Lee Harvey Oswald, he's a former Marine who had spent some time in the Soviet Union union. He was arrested shortly thereafter and accused of killing uh, kennedy, uh. And then oswald himself was uh murdered while being transferred in police custody two days after kennedy's death. Right, that's always you know. And then the warren commission, which was established um, headed by a us supreme court chief, uh justice earl warren, was established to investigate the assassination and they eventually released an 888-page report concluding that Oswald acted alone from the book depository which I believe we talked about that a little bit last time what a book depository? It's a school book depository, I guess, a place where they keep excess school books that he alone killed Kennedy with his rifle, and that was it Right. So that's the official story.

Speaker 2:

So here we are to talk about a little more details that might make that official story seem not so solid.

» DATA:

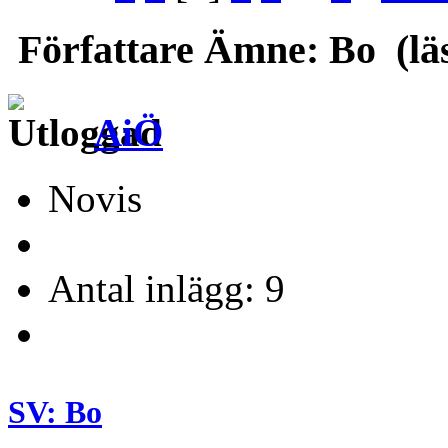
Författare
Ämne: Bo (läs
AiÖ
Novis
Antal inlägg: 9
SV: Bo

» INSTRUCTION 1: Translate this sentence from the Kennedy assassination transcript into Spanish: "So here we are to talk about a little more details that might make that official story seem not so solid."
» INSTRUCTION 2: In the Kennedy assassination transcript, write out word for word the passage between "Lee Harvey Oswald, he's" and "the official story.", inclusive.
» INSTRUCTION 3: Extend the Kennedy assassination transcript past its final sentence.

» RESPONSE AREA 1: Así que aquí estamos para hablar de algunos detalles más que podrían hacer que esa versión oficial parezca no tan sólida.

» RESPONSE AREA 2:
Lee Harvey Oswald, he's a former Marine who had spent some time in the Soviet Union union. He was arrested shortly thereafter and accused of killing uh, kennedy, uh. And then oswald himself was uh murdered while being transferred in police custody two days after kennedy's death. Right, that's always you know. And then the warren commission, which was established um, headed by a us supreme court chief, uh justice earl warren, was established to investigate the assassination and they eventually released an 888-page report concluding that Oswald acted alone from the book depository which I believe we talked about that a little bit last time what a book depository? It's a school book depository, I guess, a place where they keep excess school books that he alone killed Kennedy with his rifle, and that was it Right. So that's the official story.

» RESPONSE AREA 3:
Speaker 1:

Yeah, and most people. It's funny you talk to most people. Very few people I've ever asked about this would like defend the Warren Commission and say, no, they figured it out. There was so many questions like right from the beginning that I thought and about the bullets and all that Right and about the bullets and all that.

Speaker 2:

Right Today, I'm sorry, 2024, it's very difficult to find anyone that you say you bring this subject up to. That just says well, I mean, there's a warrant, commission, a report, why are we talking about this? Nobody. Everybody has their own thoughts on it and none of those thoughts generally are, I believe, the official story.

Speaker 1:

Yeah, it's true, and even among people who haven't looked into it, you know people who have a casual relationship with this story, meaning that maybe they saw the JFK movie by Oliver Stone.

Speaker 2:

It was such a well-crafted movie. Yeah, it really was. I think he's a very good director and again, it's a movie Right, but it kind of piqued everyone's interest again.

Speaker 1:

He was back in the news not even too long ago, revisiting.

Speaker 2:

Oh, he's a believer. I mean, he didn't just do, I'm sorry, he did it to make money, I'm sure, but he is a believer in that topic.

Speaker 1:

Yeah, so where do we want to start? What's the best? Where do you feel is a good place to kind of kick off this discussion?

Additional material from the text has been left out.